Paul Ryan is Right About the Democratic Budget

The Democrats need a budget resolution. Now.

Or lack thereof.  Wisconsin far-right Ayn Rand-loving Congressmember Paul Ryan has castigated House Democrats for not passing an annual budget resolution.

He is more correct than he knows.

Without a house budget resolution, you can’t have a general Congressional budget resolution.  Without a general Congressional budget resolution, you can’t have reconciliation instructions.  And without reconciliation instructions, you need 60 votes to pass anything through the Senate, given the GOP’s current unprecedented obstructionism.

You want a jobs bill?  You need a budget resolution.  You want a climate bill?  You need a budget resolution.  Reconciliation can’t do everything; according to the conventional interpretation, you can’t just throw general appropriations into a budget bill.  But it can do a lot.  Increase the Earned Income Tax Credit; extend unemployment insurance; give relief to hard-pressed state budgets (by changing Medicaid rules, for example).

Dave Leonhardt has a nice piece today, echoing the complaints of The Shrill One, about the seeming insistence on returning to the 1930’s.  That would be a disaster on so many levels.  But the best way to avoid it is a budget resolution. 
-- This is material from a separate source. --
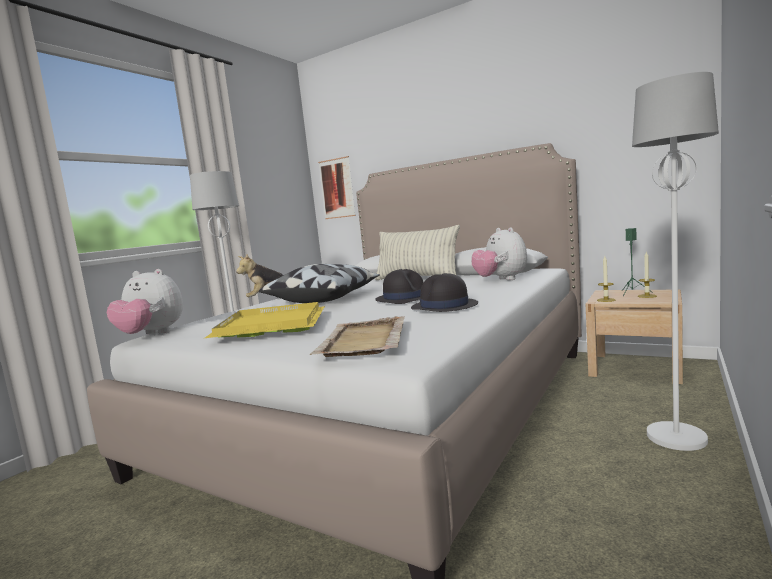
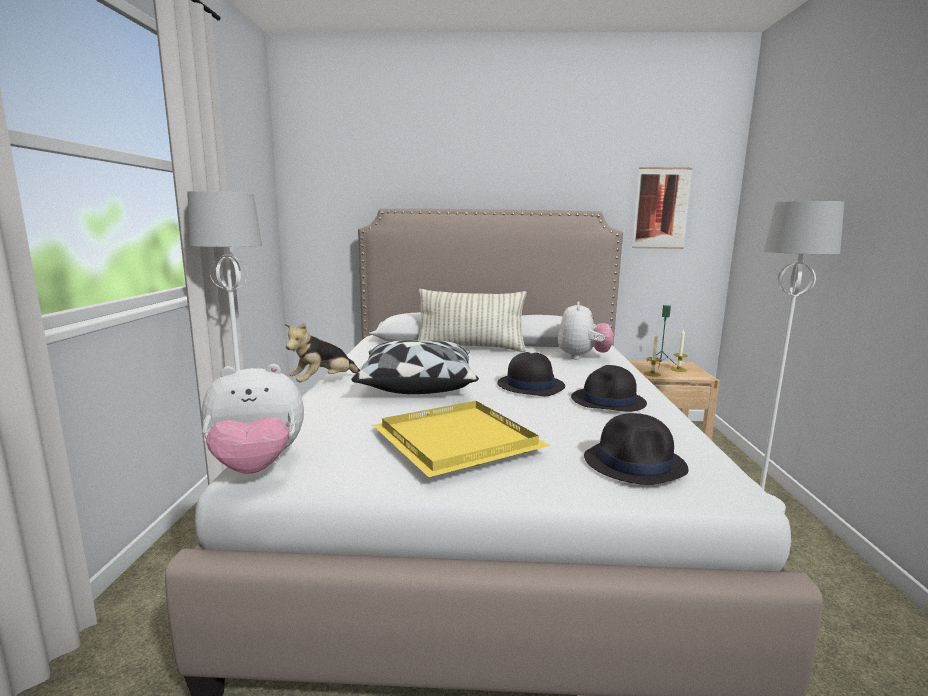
camera: 30 degrees left, 5 degrees up
(337, 188) = (320, 218): picture -> picture (661, 208)
(363, 341) = (635, 463): beige tray -> black hat
(501, 280) = (582, 357): plush toy -> plush toy turned 120 degrees counterclockwise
The Democrats need one.  Now.

Author: Jonathan Zasloff

Jonathan Zasloff teaches Torts, Land Use, Environmental Law, Comparative Urban Planning Law, Legal History, and Public Policy Clinic - Land Use, the Environment and Local Government. He grew up and still lives in the San Fernando Valley, about which he remains immensely proud (to the mystification of his friends and colleagues). After graduating from Yale Law School, and while clerking for a federal appeals court judge in Boston, he decided to return to Los Angeles shortly after the January 1994 Northridge earthquake, reasoning that he would gladly risk tremors in order to avoid the average New England wind chill temperature of negative 55 degrees. Professor Zasloff has a keen interest in world politics; he holds a PhD in the history of American foreign policy from Harvard and an M.Phil. in International Relations from Cambridge University. Much of his recent work concerns the influence of lawyers and legalism in US external relations, and has published articles on these subjects in the New York University Law Review and the Yale Law Journal. More generally, his recent interests focus on the response of public institutions to social problems, and the role of ideology in framing policy responses. Professor Zasloff has long been active in state and local politics and policy. He recently co-authored an article discussing the relationship of Proposition 13 (California's landmark tax limitation initiative) and school finance reform, and served for several years as a senior policy advisor to the Speaker of California Assembly. His practice background reflects these interests: for two years, he represented welfare recipients attempting to obtain child care benefits and microbusinesses in low income areas. He then practiced for two more years at one of Los Angeles' leading public interest environmental and land use firms, challenging poorly planned development and working to expand the network of the city's urban park system. He currently serves as a member of the boards of the Santa Monica Mountains Conservancy (a state agency charged with purchasing and protecting open space), the Los Angeles Center for Law and Justice (the leading legal service firm for low-income clients in east Los Angeles), and Friends of Israel's Environment. Professor Zasloff's other major activity consists in explaining the Triangle Offense to his very patient wife, Kathy.

5 thoughts on “Paul Ryan is Right About the Democratic Budget”

  1. Jon Walker was all over this at FDL about 2 months ago.

    I wonder how reconciliation will play out in the future. How important was Senator Byrd in interpreting the Byrd Rule?

  2. Just wanted to point out that Paul Ryan's district has the highest unemployment in Wisconsin.

  3. Or alternatively you could break the back of the filibuster threat, by actually making the filibuster happen a time or two. But we wouldn't want to inconvenience 51 Democratic Senators for like 4 whole days in a row or anything.

  4. "Or alternatively you could break the back of the filibuster threat, by actually making the filibuster happen a time or two."

    No. You break the back of the filibuster by getting a ruling from the President of the Senate, Joe Biden, holding that the fact that the Senate "may determine the rules of its proceedings" means that the Senate may, in fact, determine the rules of its proceedings. More specifically, the Constitutional rule that the Senate "may determine the rules of its proceedings" takes precedence over any Senate rules about how legislation is to be considered, and that Constitutional provision may be invoked by a majority of a quorum of the Senate, at any time, to change Senate rules.

  5. Sebastian H —

    Robert Johnston is right; you're going to need a parliamentary ruling to do this. Under current rules, you can't make Senators actually stand there and filibuster: the 1975 deal reduced the cloture requirement to 60, in exchange for a virtual filibuster rule. But you are right on the need to change the rule.